Fig 1.
General architecture of the pipeline.
Module 1: extract variants from Ensembl affecting genes linked to monogenic diabetes. Module 2: filter variant by consequence on the protein. Module 3: extract variants from ClinVar affecting genes linked to monogenic diabetes. Modules 4 and Module 5: extract the variants from the literature using the mining by Rafique et al. Module 6: consolidate the variants in a single table. Translation: produce the possible variant protein sequences. MODY—maturity-onset diabetes of the young, MD—monogenic diabetes, ND—neonatal diabetes, API—application programming interface, PMID—identifiers of scientific publications from the PubMed database, dbSNP identifiers—identifiers of the genomic variants from the dbSNP database, that start from “rs”.
Fig 2.
Distribution of the consequence types within pathogenicity categories of the variants.
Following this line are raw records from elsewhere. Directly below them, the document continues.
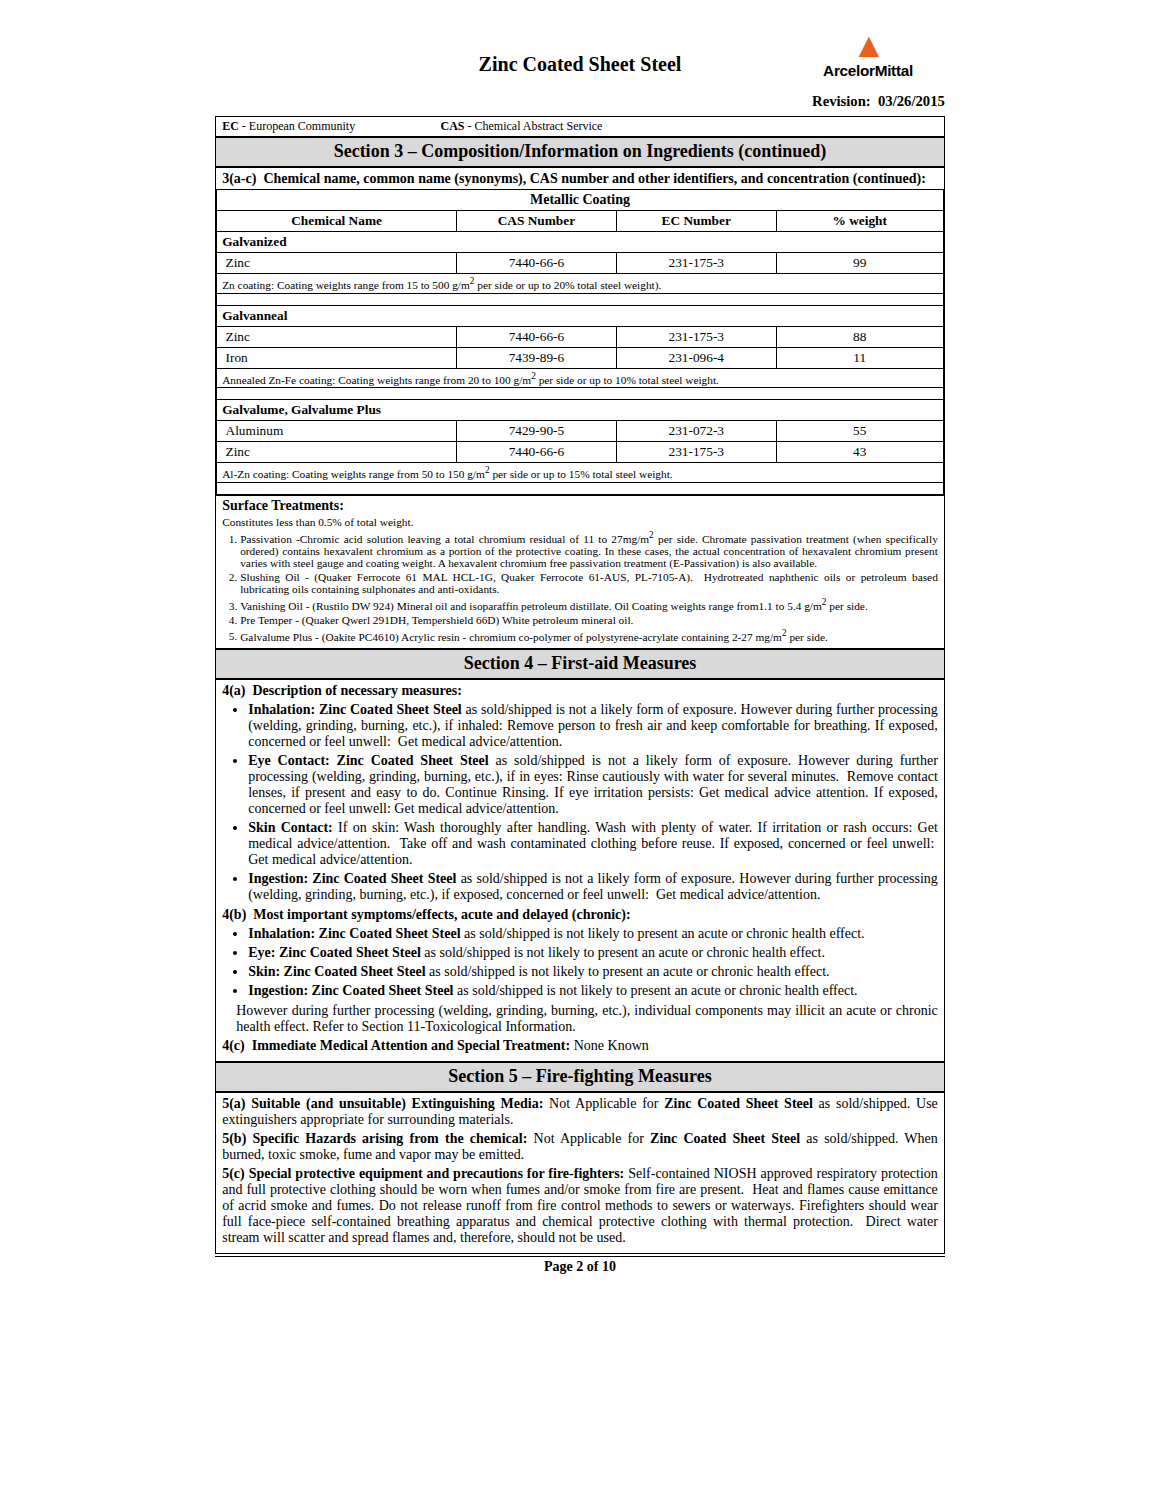Zinc Coated Sheet Steel
▲
ArcelorMittal
Revision: 03/26/2015
| EC - European Community CAS - Chemical Abstract Service |
| Section 3 – Composition/Information on Ingredients (continued) |
| 3(a-c) Chemical name, common name (synonyms), CAS number and other identifiers, and concentration (continued): / Metallic Coating / / Chemical Name / CAS Number / EC Number / % weight / / Galvanized / / Zinc / 7440-66-6 / 231-175-3 / 99 / / Zn coating: Coating weights range from 15 to 500 g/m 2 per side or up to 20% total steel weight). / / Galvanneal / / Zinc / 7440-66-6 / 231-175-3 / 88 / / Iron / 7439-89-6 / 231-096-4 / 11 / / Annealed Zn-Fe coating: Coating weights range from 20 to 100 g/m 2 per side or up to 10% total steel weight. / / Galvalume, Galvalume Plus / / Aluminum / 7429-90-5 / 231-072-3 / 55 / / Zinc / 7440-66-6 / 231-175-3 / 43 / / Al-Zn coating: Coating weights range from 50 to 150 g/m 2 per side or up to 15% total steel weight. / |
| Surface Treatments: Constitutes less than 0.5% of total weight. Passivation -Chromic acid solution leaving a total chromium residual of 11 to 27mg/m 2 per side. Chromate passivation treatment (when specifically ordered) contains hexavalent chromium as a portion of the protective coating. In these cases, the actual concentration of hexavalent chromium present varies with steel gauge and coating weight. A hexavalent chromium free passivation treatment (E-Passivation) is also available. Slushing Oil - (Quaker Ferrocote 61 MAL HCL-1G, Quaker Ferrocote 61-AUS, PL-7105-A). Hydrotreated naphthenic oils or petroleum based lubricating oils containing sulphonates and anti-oxidants. Vanishing Oil - (Rustilo DW 924) Mineral oil and isoparaffin petroleum distillate. Oil Coating weights range from1.1 to 5.4 g/m 2 per side. Pre Temper - (Quaker Qwerl 291DH, Tempershield 66D) White petroleum mineral oil. Galvalume Plus - (Oakite PC4610) Acrylic resin - chromium co-polymer of polystyrene-acrylate containing 2-27 mg/m 2 per side. |
| Section 4 – First-aid Measures |
| 4(a) Description of necessary measures: Inhalation: Zinc Coated Sheet Steel as sold/shipped is not a likely form of exposure. However during further processing (welding, grinding, burning, etc.), if inhaled: Remove person to fresh air and keep comfortable for breathing. If exposed, concerned or feel unwell: Get medical advice/attention. Eye Contact: Zinc Coated Sheet Steel as sold/shipped is not a likely form of exposure. However during further processing (welding, grinding, burning, etc.), if in eyes: Rinse cautiously with water for several minutes. Remove contact lenses, if present and easy to do. Continue Rinsing. If eye irritation persists: Get medical advice attention. If exposed, concerned or feel unwell: Get medical advice/attention. Skin Contact: If on skin: Wash thoroughly after handling. Wash with plenty of water. If irritation or rash occurs: Get medical advice/attention. Take off and wash contaminated clothing before reuse. If exposed, concerned or feel unwell: Get medical advice/attention. Ingestion: Zinc Coated Sheet Steel as sold/shipped is not a likely form of exposure. However during further processing (welding, grinding, burning, etc.), if exposed, concerned or feel unwell: Get medical advice/attention. 4(b) Most important symptoms/effects, acute and delayed (chronic): Inhalation: Zinc Coated Sheet Steel as sold/shipped is not likely to present an acute or chronic health effect. Eye: Zinc Coated Sheet Steel as sold/shipped is not likely to present an acute or chronic health effect. Skin: Zinc Coated Sheet Steel as sold/shipped is not likely to present an acute or chronic health effect. Ingestion: Zinc Coated Sheet Steel as sold/shipped is not likely to present an acute or chronic health effect. However during further processing (welding, grinding, burning, etc.), individual components may illicit an acute or chronic health effect. Refer to Section 11-Toxicological Information. 4(c) Immediate Medical Attention and Special Treatment: None Known |
| Section 5 – Fire-fighting Measures |
| 5(a) Suitable (and unsuitable) Extinguishing Media: Not Applicable for Zinc Coated Sheet Steel as sold/shipped. Use extinguishers appropriate for surrounding materials. 5(b) Specific Hazards arising from the chemical: Not Applicable for Zinc Coated Sheet Steel as sold/shipped. When burned, toxic smoke, fume and vapor may be emitted. 5(c) Special protective equipment and precautions for fire-fighters: Self-contained NIOSH approved respiratory protection and full protective clothing should be worn when fumes and/or smoke from fire are present. Heat and flames cause emittance of acrid smoke and fumes. Do not release runoff from fire control methods to sewers or waterways. Firefighters should wear full face-piece self-contained breathing apparatus and chemical protective clothing with thermal protection. Direct water stream will scatter and spread flames and, therefore, should not be used. |
Page 2 of 10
A: Variants from Ensembl, B: Variants from ClinVar. The heatmap shows the percentage of variants within pathogenicity categories for each consequence type. Arrows indicate the consequence types that were left in the Ensembl reference table created in Module 2 after filtering. “Stop lost” is marked with a blue arrow as it has conflicting evidence in two sources (see detailed in the text).
Fig 3.
A: All isoforms of the protein product of HNF1A with the amino acid variants from the database mapped on the sequence. B: Examples of the random fragments of the products of the canonical isoforms of HNF1A and ABCC8 showing the difference in density of variants from level 1 and level 2 databases. The top row of blue dots represents the positions of the variants from the level 2 database, whilst the bottom green row represents the positions of the variants from the level 1 database. Being the most well-studied gene, HNF1A has an almost equal number of dots in both rows as most of the reported variants are revised and confirmed as pathogenic. ABCC8 has a lot of variants in the level 1 database that are not confirmed as pathogenic and, thus, are not in the level 2 database.
Fig 4.
Venn diagram representing the number of variants in two levels of the database and the number of variants taken from different sources.
Level 1 database (at the left) consists of i. ClinVar variants retrieved when querying three phenotypes, i.e. “MODY”, “monogenic diabetes”, and “neonatal diabetes” mapped to Ensembl; ii. All variants from Rafique et al. mapped to Ensembl. Level 2 database (at the right) consists of i. ClinVar “pathogenic” + “likely pathogenic” variants; ii. Variants from Rafique et al. excluded BLK, KLF11, and PAX4.
Fig 5.
Number of variants in the genes with the largest number of variants.
Selected are the genes in which the number of variants in the level 1 database is more than 20. The full bars represent the number of variants in the level 1 database, and the brown part of the bars represents the number of variants in the level 2 database.